Le chapitre 4, répondant à la question de la variation des récits nationaux, présente les deux axes sur lesquels ces derniers peuvent fluctuer : selon leur degré d’« ascriptivité » (ascriptiveness) et « d’épaisseur » (thickness). Le premier se réfère à la propension d’un récit national à mettre l’accent sur des formes d’identité sociale fixées ou « ascriptives », telles que la race, la religion ou l’ethnie – points de référence socialement attribués et héréditaires plutôt que choisis. Le second représente, quant à lui, la richesse en contenu du récit national, reconnu par le nombre de repères partagés et la profondeur de ces repères. Mylonas et Tudor se distancient de la dichotomie traditionnelle du nationalisme « civique » et « ethnique », ce qui rend leur argument particulièrement original dans le contexte. En effet, ils soutiennent que la mesure de l’« ascriptivité » plutôt que celle du civisme/ethnisme d’un nationalisme est moins normative et plus empirique, ce qui rend l’axe plus intéressant pour une analyse, d’autant plus que le sens attribué aux divers points de référence peut varier dans l’espace et dans le temps. Amenant quelques exemples pour démontrer leur point, les auteurs justifient leur choix de terminologie par une volonté de clarté conceptuelle ainsi qu’un désir de se détacher des carcans normatifs souvent élaborés en contexte colonial.

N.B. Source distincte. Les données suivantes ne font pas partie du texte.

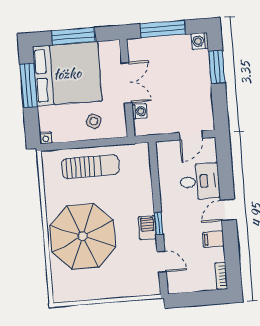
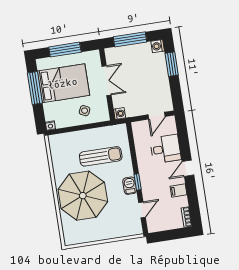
bed: (67, 74) -> (63, 83), width x0.73
washing machine: (140, 111) -> (120, 114), moved
sun lounger: (90, 167) -> (101, 156), moved
door: (162, 262) -> (142, 210), hinge flipped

La dernière dimension abordée par Mylonas et Tudor concerne la saillance des identités nationales, ce qui vient répondre à leur question initiale sur l’importance des récits nationaux. Dans ce bref chapitre 5, ils s’attardent sur la mobilisation collective en temps de menace externe, mais aussi lors de phénomènes internes, tels que les manifestations pour l’indépendance dans certains pays postcoloniaux ou encore les événements sportifs. S’inspirer de la psychologie sociale, disent-ils, est central pour comprendre cette dernière dimension dans la mesure où les diverses conséquences des degrés de saillance relèvent davantage de la confiance entre individus et de leur engagement social.

Les auteurs concluent en déconstruisant l’idée selon laquelle le nationalisme serait désuet. Au contraire, son étude est aujourd’hui plus importante que jamais, puisqu’il s’agit d’un des rares phénomènes multiformes, allant de nationalismes violents et exclusifs à des nationalismes démocratisants qui motivent la création de biens publics. Varieties of Nationalism aurait toutefois bénéficié de davantage d’exemples empiriques. En effet, bien qu’il s’agisse d’un guide à portée conceptuelle, il est par moments difficile de se projeter sur des contextes réels. Les auteurs réussissent à le faire dans le chapitre 3 ; on se serait donc attendu à une telle structure pour les autres sections également. Par ailleurs, lié au point précédent, on note une différence dans la longueur des discussions sur les cinq dimensions du nationalisme, autant sur le plan du nombre de pages que sur celui de la profondeur de l’analyse.

En somme, le récent ouvrage de Harris Mylonas et Maya Tudor est un guide nécessaire pour tout chercheur en sciences sociales, aguerri ou novice, qui s’intéresse à l’étude comparative des nations et des nationalismes, notamment dans une perspective postcoloniale brûlante d’actualité aujourd’hui.